Devenue professeure partie enseigner la langue française et les subtilités de Raymond Queneau et de ses « Exercices de styles » à de futurs managers new-yorkais indifférents, à vrai dire, aux beautés et finesses des phrases de « l’oulipien » en chef, Chantal Thomas continuera d’entretenir une assidue correspondance avec elle à force de cartes postales échangées par-dessus l’Atlantique dont les mots forcément brefs, souvent superficiels, conviendront à merveille à cette mère toujours avare de paroles avec sa fille : « L’histoire bancale entre nous reste non dite, incertaine. Ma mère est l’anti-marquise de Sévigné. »
Un jour, descendant de l’avion de New-York qui venait de se poser à Nice, Chantal, sous la pluie battante et le vent violent cinglant le visage des piétons de la Promenade des Anglais, apercevra sa mère venue à sa rencontre à pied, vieillie, courbée et trempée jusqu’aux os, mais vaillante et volontaire. « En voyant ma mère, âgée, affronter à pied une tempête, j’ai fini par la comprendre. Ce fut un renversement : j’ai compris le sens du crawl pour elle, ses aspirations à vivre en toute liberté. Et j’ai réalisé qu’à son insu elle m’avait transmis l’essentiel, l’énergie d’un sillage qui s’inscrit dans l’instant. […] J’avais été traversée par la force mystérieuse de l’amour. »
Une mère qui s’éloignera d’elle peu à peu, gagnée par une amnésie invasive – Alzheimer ? –, la plongeant dans un abîme sans retour, elle, volontairement « oublieuse » au point d’en avoir fait une arme sa vie durant pour survivre et tracer son sillon.

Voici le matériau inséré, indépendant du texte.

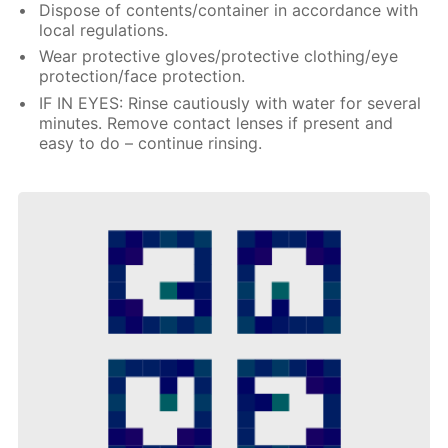
Dispose of contents/container in accordance with
local regulations.
Wear protective gloves/protective clothing/eye
protection/face protection.
IF IN EYES: Rinse cautiously with water for several
minutes. Remove contact lenses if present and
easy to do – continue rinsing.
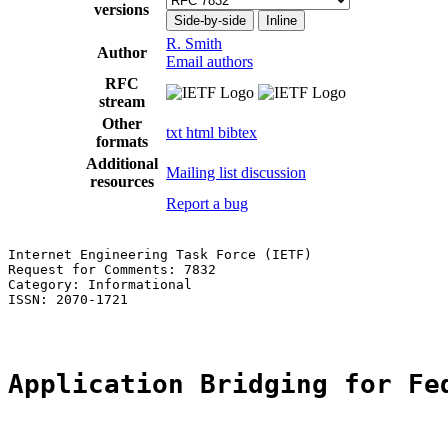
versions
Side-by-side
Inline
R. Smith
Author
Email authors
RFC
stream
Other
txt
html
bibtex
formats
Additional
Mailing list discussion
resources
Report a bug
Internet Engineering Task Force (IETF)                 
Request for Comments: 7832                             
Category: Informational                                
ISSN: 2070-1721

Application Bridging for Fe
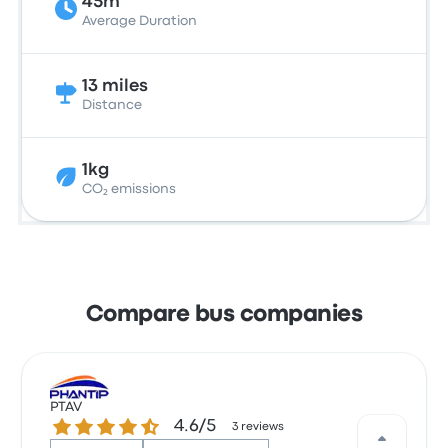
45m
Average Duration
13 miles
Distance
1kg
CO₂ emissions
Compare bus companies
PTAV
4.6 out of 5 stars
4.6/5
3 reviews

Jackie, libre comme l’air, insaisissable comme l’eau, fuyante et mouvante comme les sables du Bassin, était de ces êtres qui subvertissait, contournait, sautait par-dessus tout ce qui pouvait être contraintes et obstacles : « Quelles que soient les atteintes de la vieillesse, elle est du côté de ceux qui ne se déplacent que par sauts et gambades – du côté des virevoltants. » Des mots qui lui vont si bien.
Chantal Thomas nous donne à lire en une brassée de chapitres, comme autant de moments aussi délicats que lumineux, un texte et un hommage magnifique de tendresse, de grâce et d’amour à Jackie, sa maman.
Souvenirs de la marée basse : roman, par Chantal Thomas, Éditions du Seuil, 17 août 2017, 224 p., ISBN978-2-02-134315-1, prix : 18 euros. Existe aussi en coll. Points.